Esperanza Espinar, en un parque de Almonte. Esperanza Espinar, en un parque de Almonte.

Esperanza Espinar, en un parque de Almonte. / Antonio Pizarro

Ninguna de esas historias está anotada en cuadernos de campos ni partes de guardas y biólogos que, hasta hace muy poco, sólo llevaban firmas de hombres. El papel de la mujer en Doñana era otro. “Tengo una imagen guardada en la memoria: una mujer rodeada de niños con la cara tiznada después de haber jugado entre los boliches de los carboneros; algunas tenían siete u ocho hijos, y ahí estaban ellas, llevando la casa para adelante”, recuerda Rosario Roldán, que admira a su madre y otras muchas mujeres de guardas y pastores que tuvieron la valentía de sobrevivir solas en la marisma.

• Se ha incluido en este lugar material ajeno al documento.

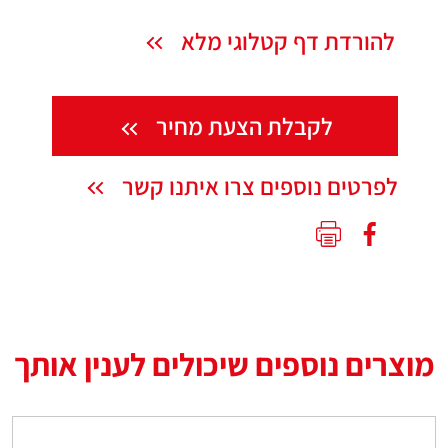
להורדת דף קטלוגי מלא
לקבלת הצעת מחיר
לפרטים נוספים צרו איתנו קשר
מוצרים נוספים שיכולים לענין אותך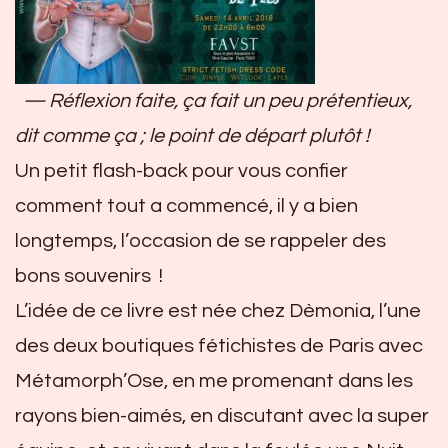
— Réflexion faite, ça fait un peu prétentieux,
dit comme ça ; le point de départ plutôt !
Un petit flash-back pour vous confier
comment tout a commencé, il y a bien
longtemps, l’occasion de se rappeler des
bons souvenirs !
L’idée de ce livre est née chez Dèmonia, l’une
des deux boutiques fétichistes de Paris avec
Métamorph’Ose, en me promenant dans les
rayons bien-aimés, en discutant avec la super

A Juana Fernández no le daba miedo nada, incluso llegó a enfrentarse con algún furtivo. A Manuela Solís tampoco, menos aún cuando tuvo que ejercer de madre y abuela coraje tras fallecer su marido. Y a Antonia Chico lo único que no le gustaban eran los jabatos y los bichos que se le cruzaban cuando regresaba del palacio a su casa en el coto. Tanto Esperanza Espinar como Rosario Roldán, hijas de esa generación, lo único que les preocupa es que esta historia de Doñana, que no aparece en ningún libro, acabe perdiéndose.  “Antes se mataban los linces, sí, ahora no sé dónde se meten los animalitos, desde que están todo el día detrás de ellos...”, comenta entre risas Juana Fernández. En Doñana ya nada es como era.